St George’s Theatre in Great Yarmouth has reopened after an £8 million refurbishment, having been beset by months of construction delays and the relocation of several shows.
The 300-seat venue, located within a 16th-century chapel, launched its preview season last week after Great Yarmouth Borough Council handed over the lease of the premises to the St George’s Arts Centre Trust.
All of the remaining shows that had been relocated have now been moved back to the grade I-listed building.
The chapel was converted into a theatre in 1972, but structural deterioration forced it to close in 2006.
The renovation project was launched in 2009 after the venue was awarded several grants, including £2.9 million from a government programme designed to rejuvenate seaside towns and £2 million from the Heritage Lottery Fund. It was part of a wider £9.3 million plan for the area surrounding the chapel, led by the borough council.
The theatre was intended to reopen in February this year, but construction delays pushed the date back. In September, the venue announced it would be unable to host its new programme because of a structural fault in the neighbouring cafe pavilion. A dispute between the construction company and architect over who was liable for the fault, and the council’s refusal to accept a partial handover of the site, delayed the opening.
Trevor Wainwright, leader of Great Yarmouth Borough Council, confirmed that work on the pavilion, which contains catering, toilet and front-of-house facilities, has now recommenced and is expected to be complete by spring 2013.
He said: “Work on the [pavilion] structure is now back under way and it is hoped it will be finished by the spring. In the meantime, that area of the site will remain protected by hoardings.
“The opening of St George’s Theatre is wonderful news for the borough.
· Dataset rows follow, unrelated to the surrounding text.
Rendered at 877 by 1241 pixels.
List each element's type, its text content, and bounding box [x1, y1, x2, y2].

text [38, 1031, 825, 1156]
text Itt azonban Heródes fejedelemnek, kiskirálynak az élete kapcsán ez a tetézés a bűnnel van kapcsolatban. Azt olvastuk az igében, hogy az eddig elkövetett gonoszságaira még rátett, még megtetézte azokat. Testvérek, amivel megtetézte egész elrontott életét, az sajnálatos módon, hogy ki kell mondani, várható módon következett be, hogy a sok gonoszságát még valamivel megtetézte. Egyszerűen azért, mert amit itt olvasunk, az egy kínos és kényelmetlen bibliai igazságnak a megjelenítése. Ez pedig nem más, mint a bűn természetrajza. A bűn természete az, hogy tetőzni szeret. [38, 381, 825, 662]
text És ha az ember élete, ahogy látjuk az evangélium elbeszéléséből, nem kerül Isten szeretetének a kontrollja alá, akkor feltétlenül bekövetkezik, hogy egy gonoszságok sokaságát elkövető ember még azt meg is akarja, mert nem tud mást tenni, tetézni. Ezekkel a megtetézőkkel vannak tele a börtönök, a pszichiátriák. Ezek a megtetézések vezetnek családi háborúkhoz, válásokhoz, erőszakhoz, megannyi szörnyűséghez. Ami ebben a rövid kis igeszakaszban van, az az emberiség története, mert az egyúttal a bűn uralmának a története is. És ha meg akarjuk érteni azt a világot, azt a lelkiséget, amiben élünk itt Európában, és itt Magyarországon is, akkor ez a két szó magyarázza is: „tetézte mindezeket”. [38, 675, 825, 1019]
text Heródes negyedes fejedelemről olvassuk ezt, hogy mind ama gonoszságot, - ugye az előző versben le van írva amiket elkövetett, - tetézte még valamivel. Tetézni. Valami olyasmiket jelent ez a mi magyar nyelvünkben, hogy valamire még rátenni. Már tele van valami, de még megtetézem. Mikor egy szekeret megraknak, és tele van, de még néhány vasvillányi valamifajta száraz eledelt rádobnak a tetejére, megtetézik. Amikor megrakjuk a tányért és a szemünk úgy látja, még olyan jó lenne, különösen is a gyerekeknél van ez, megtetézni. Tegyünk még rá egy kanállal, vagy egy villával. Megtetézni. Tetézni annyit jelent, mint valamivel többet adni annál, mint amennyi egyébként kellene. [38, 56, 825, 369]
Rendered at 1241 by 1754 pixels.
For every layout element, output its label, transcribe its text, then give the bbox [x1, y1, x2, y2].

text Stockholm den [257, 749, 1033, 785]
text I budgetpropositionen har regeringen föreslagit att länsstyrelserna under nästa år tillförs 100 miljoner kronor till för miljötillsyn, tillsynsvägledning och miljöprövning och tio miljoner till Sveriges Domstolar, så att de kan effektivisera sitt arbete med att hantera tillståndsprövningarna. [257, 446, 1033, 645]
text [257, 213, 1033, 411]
Great Yarmouth Borough Council has worked hard for some years to secure as much funding as possible in order to preserve one of the town’s most iconic buildings – which had fallen into a state of disrepair,” he added.
In reference to whether the architect or construction company had been found liable for the fault, a spokesman said there were “provisions in the contract” for dealing with this and that “discussions are ongoing.”